**Exercise requirements:**
a - In the notebook excerpt, which variable is taken out of the model in the second function?
b - Repeat the notebook excerpt from "Let's make a" to "model = ols_riskgender_on_bidvalue(data)".

**Source extract:**
####################
Let's make a simple function used to extract the model's coefficients and p-values and return a presentable dataframe.


In [None]:
def ols_riskgender_on_bidvalue_df(data):
    """
    Extract model parameters and p-values from a statsmodels OLS regression result and return a presentable dataframe.
    inputs:
    data: the dataframe containing the data.
    returns:
    a dataframe with the model's parameters and p-values.
    """
    model = ols_riskgender_on_bidvalue(data)
    params = model.params
    pvals = model.pvalues
    results_df = pd.DataFrame({
        'variable': params.index,
        'coefficient': np.round(params, 2),
        'p-value':     np.round(pvals, 2)
    }).set_index('variable')
    return results_df

In [None]:
ols_riskgender_on_bidvalue_df(fpa_data)

Let's check what happens when we remove  the risk attitudes variable from the model, does it have a significant effect on how gender contributes to bid/value ratios

In [None]:
def ols_gender_on_bidvalue_df_no_ra(data, bid='b', value ='v',gender='female'):
    """
    Extract model parameters and p-values from a statsmodels OLS regression result and return a presentable dataframe.
    inputs:
    data: the dataframe containing the data.
    returns:
    a dataframe with the model's parameters and p-values.
    """
    df = data.copy()
    df['bidval_ratio'] = df[bid] / df[value] if 'bidval_ratio' not in df.columns else df['bidval_ratio']
    X = sm.add_constant(df[[gender]])
    y = df['bidval_ratio']
    model = sm.OLS(y, X).fit()
    params = model.params
    pvals = model.pvalues
    results_df = pd.DataFrame({
        'variable': params.index,
        'coefficient': np.round(params, 2),
        'p-value':     np.round(pvals, 2)
    }).set_index('variable')
    return results_df

In [None]:
ols_gender_on_bidvalue_df_no_ra(fpa_data)
####################
**Record excerpts:**
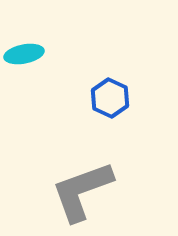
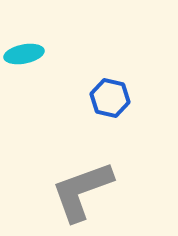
blue hexagon: rotated 12 degrees counterclockwise
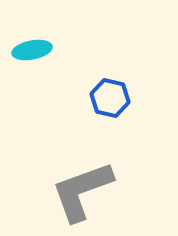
cyan ellipse: moved 8 px right, 4 px up
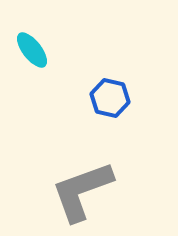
cyan ellipse: rotated 63 degrees clockwise
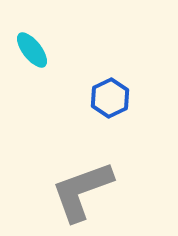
blue hexagon: rotated 21 degrees clockwise
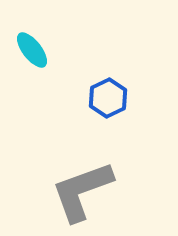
blue hexagon: moved 2 px left
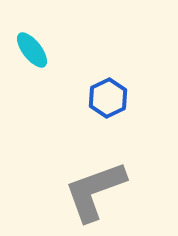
gray L-shape: moved 13 px right
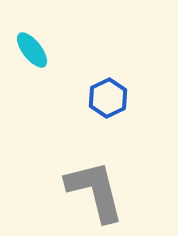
gray L-shape: rotated 96 degrees clockwise
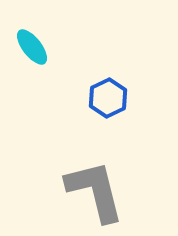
cyan ellipse: moved 3 px up
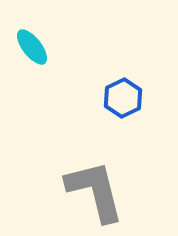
blue hexagon: moved 15 px right
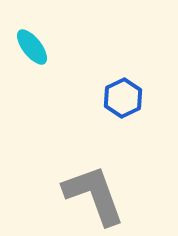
gray L-shape: moved 1 px left, 4 px down; rotated 6 degrees counterclockwise
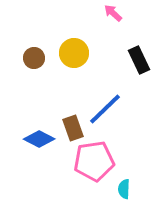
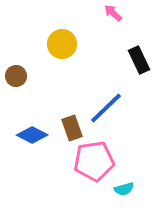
yellow circle: moved 12 px left, 9 px up
brown circle: moved 18 px left, 18 px down
blue line: moved 1 px right, 1 px up
brown rectangle: moved 1 px left
blue diamond: moved 7 px left, 4 px up
cyan semicircle: rotated 108 degrees counterclockwise
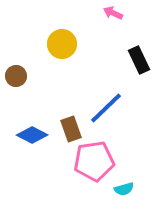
pink arrow: rotated 18 degrees counterclockwise
brown rectangle: moved 1 px left, 1 px down
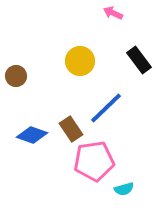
yellow circle: moved 18 px right, 17 px down
black rectangle: rotated 12 degrees counterclockwise
brown rectangle: rotated 15 degrees counterclockwise
blue diamond: rotated 8 degrees counterclockwise
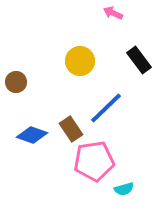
brown circle: moved 6 px down
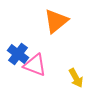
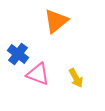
pink triangle: moved 3 px right, 9 px down
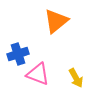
blue cross: rotated 35 degrees clockwise
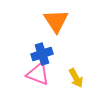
orange triangle: rotated 24 degrees counterclockwise
blue cross: moved 24 px right
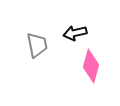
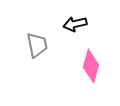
black arrow: moved 9 px up
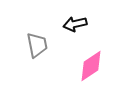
pink diamond: rotated 40 degrees clockwise
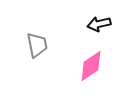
black arrow: moved 24 px right
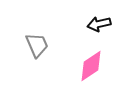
gray trapezoid: rotated 12 degrees counterclockwise
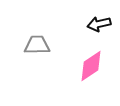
gray trapezoid: rotated 68 degrees counterclockwise
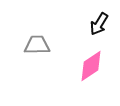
black arrow: rotated 45 degrees counterclockwise
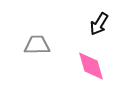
pink diamond: rotated 72 degrees counterclockwise
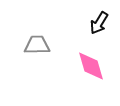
black arrow: moved 1 px up
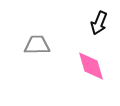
black arrow: rotated 10 degrees counterclockwise
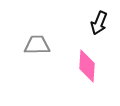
pink diamond: moved 4 px left; rotated 20 degrees clockwise
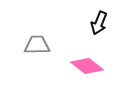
pink diamond: rotated 56 degrees counterclockwise
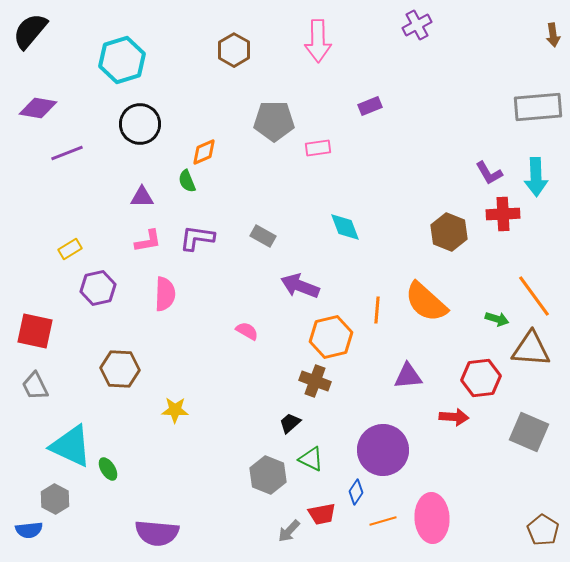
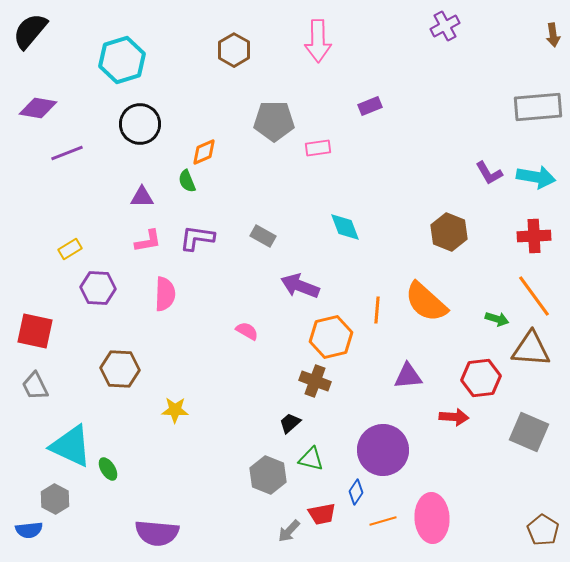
purple cross at (417, 25): moved 28 px right, 1 px down
cyan arrow at (536, 177): rotated 78 degrees counterclockwise
red cross at (503, 214): moved 31 px right, 22 px down
purple hexagon at (98, 288): rotated 16 degrees clockwise
green triangle at (311, 459): rotated 12 degrees counterclockwise
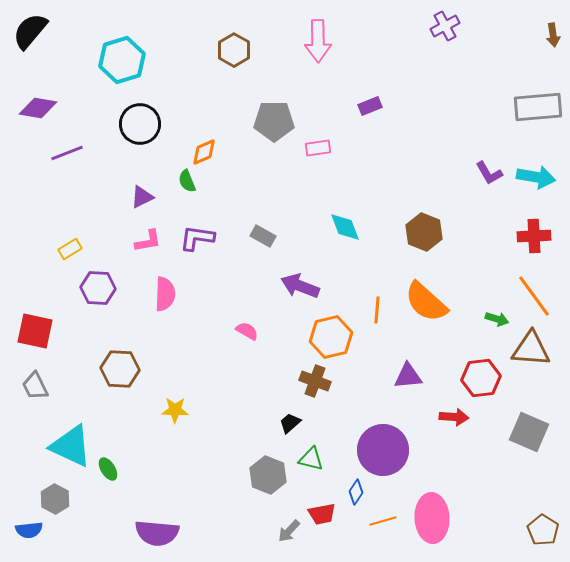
purple triangle at (142, 197): rotated 25 degrees counterclockwise
brown hexagon at (449, 232): moved 25 px left
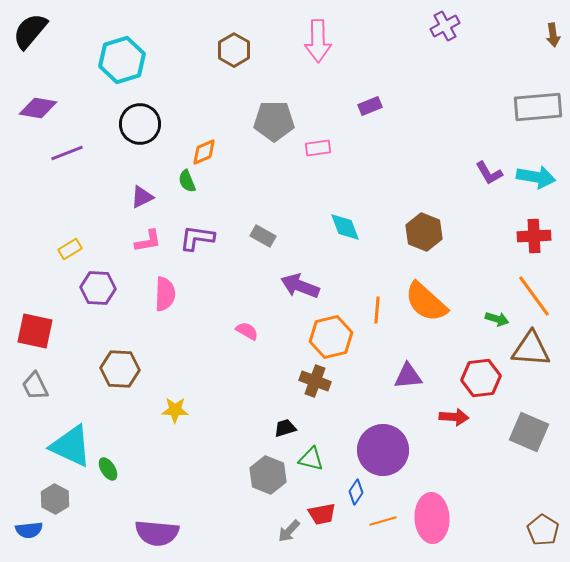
black trapezoid at (290, 423): moved 5 px left, 5 px down; rotated 25 degrees clockwise
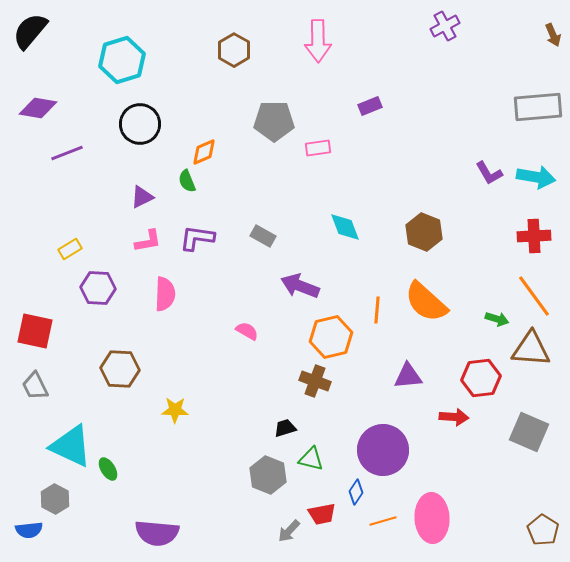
brown arrow at (553, 35): rotated 15 degrees counterclockwise
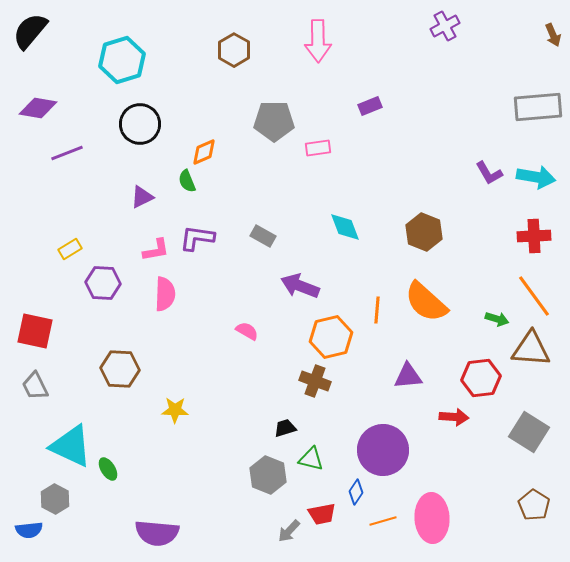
pink L-shape at (148, 241): moved 8 px right, 9 px down
purple hexagon at (98, 288): moved 5 px right, 5 px up
gray square at (529, 432): rotated 9 degrees clockwise
brown pentagon at (543, 530): moved 9 px left, 25 px up
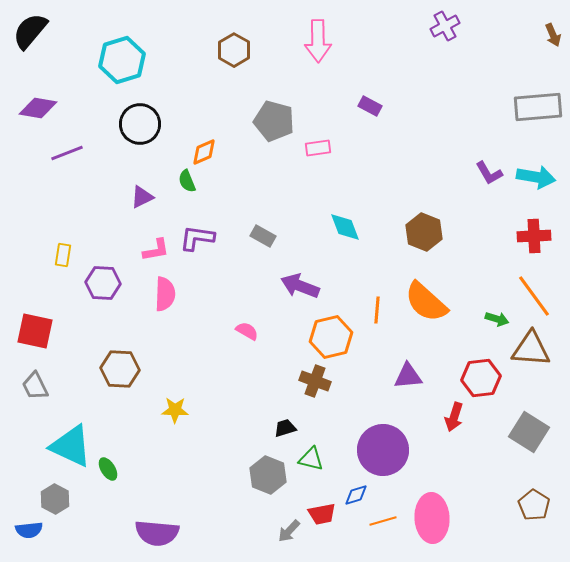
purple rectangle at (370, 106): rotated 50 degrees clockwise
gray pentagon at (274, 121): rotated 15 degrees clockwise
yellow rectangle at (70, 249): moved 7 px left, 6 px down; rotated 50 degrees counterclockwise
red arrow at (454, 417): rotated 104 degrees clockwise
blue diamond at (356, 492): moved 3 px down; rotated 40 degrees clockwise
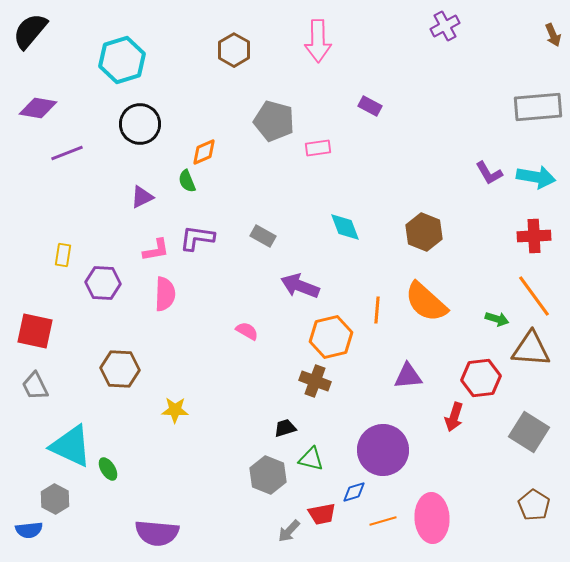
blue diamond at (356, 495): moved 2 px left, 3 px up
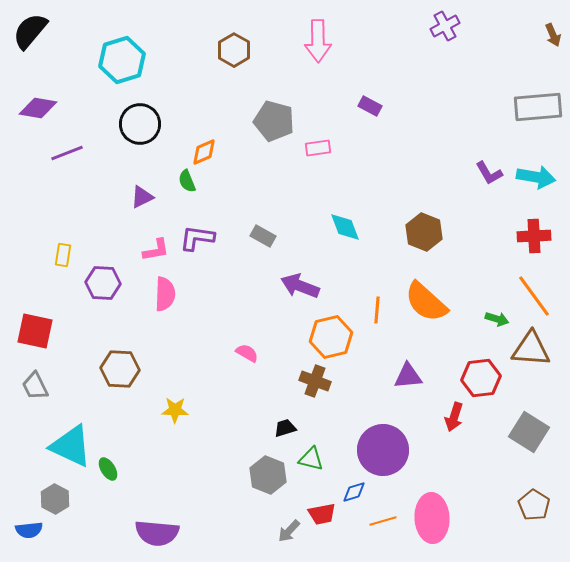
pink semicircle at (247, 331): moved 22 px down
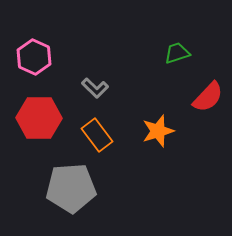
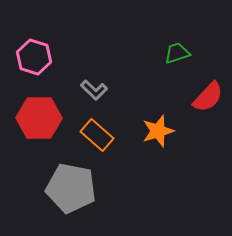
pink hexagon: rotated 8 degrees counterclockwise
gray L-shape: moved 1 px left, 2 px down
orange rectangle: rotated 12 degrees counterclockwise
gray pentagon: rotated 15 degrees clockwise
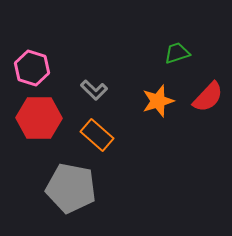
pink hexagon: moved 2 px left, 11 px down
orange star: moved 30 px up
####################
**Solutions by task:**
a - The risk attitudes variable.

b -
Let's make a simple function used to extract the model's coefficients and p-values and return a presentable dataframe.


In [None]:
def ols_riskgender_on_bidvalue_df(data):
    """
    Extract model parameters and p-values from a statsmodels OLS regression result and return a presentable dataframe.
    inputs:
    data: the dataframe containing the data.
    returns:
    a dataframe with the model's parameters and p-values.
    """
    model = ols_riskgender_on_bidvalue(data)